▶ [EXERCISE GOAL]: The records need to be set down again exactly as they appear.

▶ [WORKING DATA]:

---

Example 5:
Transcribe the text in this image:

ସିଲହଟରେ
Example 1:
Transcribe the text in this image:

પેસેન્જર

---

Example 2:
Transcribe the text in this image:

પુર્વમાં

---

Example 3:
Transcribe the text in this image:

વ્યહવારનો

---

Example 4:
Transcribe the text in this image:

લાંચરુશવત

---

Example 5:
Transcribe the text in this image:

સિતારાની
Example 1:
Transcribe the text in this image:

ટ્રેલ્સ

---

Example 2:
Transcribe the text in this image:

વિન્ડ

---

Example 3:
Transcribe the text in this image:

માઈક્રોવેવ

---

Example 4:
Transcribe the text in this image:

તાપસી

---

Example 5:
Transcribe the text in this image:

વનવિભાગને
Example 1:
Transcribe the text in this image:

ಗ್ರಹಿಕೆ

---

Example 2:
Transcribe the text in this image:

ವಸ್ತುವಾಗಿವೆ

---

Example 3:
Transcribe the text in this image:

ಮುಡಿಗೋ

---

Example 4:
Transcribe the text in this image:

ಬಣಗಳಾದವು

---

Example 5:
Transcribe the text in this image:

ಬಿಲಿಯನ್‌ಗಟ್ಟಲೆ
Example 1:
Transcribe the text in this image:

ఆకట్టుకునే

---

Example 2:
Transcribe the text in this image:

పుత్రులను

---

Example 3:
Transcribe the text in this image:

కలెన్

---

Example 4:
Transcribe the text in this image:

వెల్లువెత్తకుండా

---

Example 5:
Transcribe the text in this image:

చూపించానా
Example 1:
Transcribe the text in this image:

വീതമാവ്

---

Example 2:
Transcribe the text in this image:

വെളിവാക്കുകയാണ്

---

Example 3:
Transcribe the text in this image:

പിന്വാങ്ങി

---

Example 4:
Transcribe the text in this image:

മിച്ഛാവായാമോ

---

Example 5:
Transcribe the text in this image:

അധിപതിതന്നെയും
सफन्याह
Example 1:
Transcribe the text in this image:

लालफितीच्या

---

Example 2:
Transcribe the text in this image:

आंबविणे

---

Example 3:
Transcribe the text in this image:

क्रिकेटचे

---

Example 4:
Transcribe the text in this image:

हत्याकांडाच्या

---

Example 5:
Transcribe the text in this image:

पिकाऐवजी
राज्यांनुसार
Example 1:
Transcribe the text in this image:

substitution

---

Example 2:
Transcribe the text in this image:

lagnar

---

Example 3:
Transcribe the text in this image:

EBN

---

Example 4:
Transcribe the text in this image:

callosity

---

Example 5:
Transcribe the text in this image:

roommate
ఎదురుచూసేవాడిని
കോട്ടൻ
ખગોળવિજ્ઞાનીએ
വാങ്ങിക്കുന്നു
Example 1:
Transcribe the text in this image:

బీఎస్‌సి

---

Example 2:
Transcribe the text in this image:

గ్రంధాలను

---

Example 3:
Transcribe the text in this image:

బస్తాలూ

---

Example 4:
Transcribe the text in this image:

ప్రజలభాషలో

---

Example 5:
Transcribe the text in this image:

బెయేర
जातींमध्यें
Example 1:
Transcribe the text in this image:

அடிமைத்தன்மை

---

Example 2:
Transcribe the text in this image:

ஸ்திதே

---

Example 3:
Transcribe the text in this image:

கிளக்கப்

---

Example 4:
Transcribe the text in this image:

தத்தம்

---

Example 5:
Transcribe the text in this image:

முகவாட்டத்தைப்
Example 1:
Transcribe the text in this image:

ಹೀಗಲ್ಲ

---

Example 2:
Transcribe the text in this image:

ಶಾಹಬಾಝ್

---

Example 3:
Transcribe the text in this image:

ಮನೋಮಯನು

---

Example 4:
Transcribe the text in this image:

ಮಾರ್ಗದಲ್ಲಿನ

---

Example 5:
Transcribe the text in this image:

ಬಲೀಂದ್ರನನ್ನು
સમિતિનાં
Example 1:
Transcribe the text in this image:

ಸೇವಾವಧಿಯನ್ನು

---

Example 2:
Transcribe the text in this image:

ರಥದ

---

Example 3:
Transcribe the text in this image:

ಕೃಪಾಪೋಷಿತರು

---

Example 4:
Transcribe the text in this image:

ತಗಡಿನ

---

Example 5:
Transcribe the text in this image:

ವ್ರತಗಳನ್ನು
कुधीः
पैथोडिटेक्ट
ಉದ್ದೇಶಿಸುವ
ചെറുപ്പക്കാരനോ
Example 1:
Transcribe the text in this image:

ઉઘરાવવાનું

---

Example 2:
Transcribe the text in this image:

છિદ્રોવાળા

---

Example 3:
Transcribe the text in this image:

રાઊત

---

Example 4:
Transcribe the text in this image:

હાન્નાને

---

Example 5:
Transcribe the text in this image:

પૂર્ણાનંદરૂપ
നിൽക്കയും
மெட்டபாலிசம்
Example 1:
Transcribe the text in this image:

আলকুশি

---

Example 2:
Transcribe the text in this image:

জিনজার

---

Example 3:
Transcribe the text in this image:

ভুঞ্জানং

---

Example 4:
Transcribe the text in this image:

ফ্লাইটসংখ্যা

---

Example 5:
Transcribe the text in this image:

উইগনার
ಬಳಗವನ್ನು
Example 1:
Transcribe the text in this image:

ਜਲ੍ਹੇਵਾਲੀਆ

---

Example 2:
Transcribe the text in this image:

▶ [RESULT OF THIS EXERCISE]:
---

Example 5:
Transcribe the text in this image:

ସିଲହଟରେ
Example 1:
Transcribe the text in this image:

પેસેન્જર

---

Example 2:
Transcribe the text in this image:

પુર્વમાં

---

Example 3:
Transcribe the text in this image:

વ્યહવારનો

---

Example 4:
Transcribe the text in this image:

લાંચરુશવત

---

Example 5:
Transcribe the text in this image:

સિતારાની
Example 1:
Transcribe the text in this image:

ટ્રેલ્સ

---

Example 2:
Transcribe the text in this image:

વિન્ડ

---

Example 3:
Transcribe the text in this image:

માઈક્રોવેવ

---

Example 4:
Transcribe the text in this image:

તાપસી

---

Example 5:
Transcribe the text in this image:

વનવિભાગને
Example 1:
Transcribe the text in this image:

ಗ್ರಹಿಕೆ

---

Example 2:
Transcribe the text in this image:

ವಸ್ತುವಾಗಿವೆ

---

Example 3:
Transcribe the text in this image:

ಮುಡಿಗೋ

---

Example 4:
Transcribe the text in this image:

ಬಣಗಳಾದವು

---

Example 5:
Transcribe the text in this image:

ಬಿಲಿಯನ್‌ಗಟ್ಟಲೆ
Example 1:
Transcribe the text in this image:

ఆకట్టుకునే

---

Example 2:
Transcribe the text in this image:

పుత్రులను

---

Example 3:
Transcribe the text in this image:

కలెన్

---

Example 4:
Transcribe the text in this image:

వెల్లువెత్తకుండా

---

Example 5:
Transcribe the text in this image:

చూపించానా
Example 1:
Transcribe the text in this image:

വീതമാവ്

---

Example 2:
Transcribe the text in this image:

വെളിവാക്കുകയാണ്

---

Example 3:
Transcribe the text in this image:

പിന്വാങ്ങി

---

Example 4:
Transcribe the text in this image:

മിച്ഛാവായാമോ

---

Example 5:
Transcribe the text in this image:

അധിപതിതന്നെയും
सफन्याह
Example 1:
Transcribe the text in this image:

लालफितीच्या

---

Example 2:
Transcribe the text in this image:

आंबविणे

---

Example 3:
Transcribe the text in this image:

क्रिकेटचे

---

Example 4:
Transcribe the text in this image:

हत्याकांडाच्या

---

Example 5:
Transcribe the text in this image:

पिकाऐवजी
राज्यांनुसार
Example 1:
Transcribe the text in this image:

substitution

---

Example 2:
Transcribe the text in this image:

lagnar

---

Example 3:
Transcribe the text in this image:

EBN

---

Example 4:
Transcribe the text in this image:

callosity

---

Example 5:
Transcribe the text in this image:

roommate
ఎదురుచూసేవాడిని
കോട്ടൻ
ખગોળવિજ્ઞાનીએ
വാങ്ങിക്കുന്നു
Example 1:
Transcribe the text in this image:

బీఎస్‌సి

---

Example 2:
Transcribe the text in this image:

గ్రంధాలను

---

Example 3:
Transcribe the text in this image:

బస్తాలూ

---

Example 4:
Transcribe the text in this image:

ప్రజలభాషలో

---

Example 5:
Transcribe the text in this image:

బెయేర
जातींमध्यें
Example 1:
Transcribe the text in this image:

அடிமைத்தன்மை

---

Example 2:
Transcribe the text in this image:

ஸ்திதே

---

Example 3:
Transcribe the text in this image:

கிளக்கப்

---

Example 4:
Transcribe the text in this image:

தத்தம்

---

Example 5:
Transcribe the text in this image:

முகவாட்டத்தைப்
Example 1:
Transcribe the text in this image:

ಹೀಗಲ್ಲ

---

Example 2:
Transcribe the text in this image:

ಶಾಹಬಾಝ್

---

Example 3:
Transcribe the text in this image:

ಮನೋಮಯನು

---

Example 4:
Transcribe the text in this image:

ಮಾರ್ಗದಲ್ಲಿನ

---

Example 5:
Transcribe the text in this image:

ಬಲೀಂದ್ರನನ್ನು
સમિતિનાં
Example 1:
Transcribe the text in this image:

ಸೇವಾವಧಿಯನ್ನು

---

Example 2:
Transcribe the text in this image:

ರಥದ

---

Example 3:
Transcribe the text in this image:

ಕೃಪಾಪೋಷಿತರು

---

Example 4:
Transcribe the text in this image:

ತಗಡಿನ

---

Example 5:
Transcribe the text in this image:

ವ್ರತಗಳನ್ನು
कुधीः
पैथोडिटेक्ट
ಉದ್ದೇಶಿಸುವ
ചെറുപ്പക്കാരനോ
Example 1:
Transcribe the text in this image:

ઉઘરાવવાનું

---

Example 2:
Transcribe the text in this image:

છિદ્રોવાળા

---

Example 3:
Transcribe the text in this image:

રાઊત

---

Example 4:
Transcribe the text in this image:

હાન્નાને

---

Example 5:
Transcribe the text in this image:

પૂર્ણાનંદરૂપ
നിൽക്കയും
மெட்டபாலிசம்
Example 1:
Transcribe the text in this image:

আলকুশি

---

Example 2:
Transcribe the text in this image:

জিনজার

---

Example 3:
Transcribe the text in this image:

ভুঞ্জানং

---

Example 4:
Transcribe the text in this image:

ফ্লাইটসংখ্যা

---

Example 5:
Transcribe the text in this image:

উইগনার
ಬಳಗವನ್ನು
Example 1:
Transcribe the text in this image:

ਜਲ੍ਹੇਵਾਲੀਆ

---

Example 2:
Transcribe the text in this image:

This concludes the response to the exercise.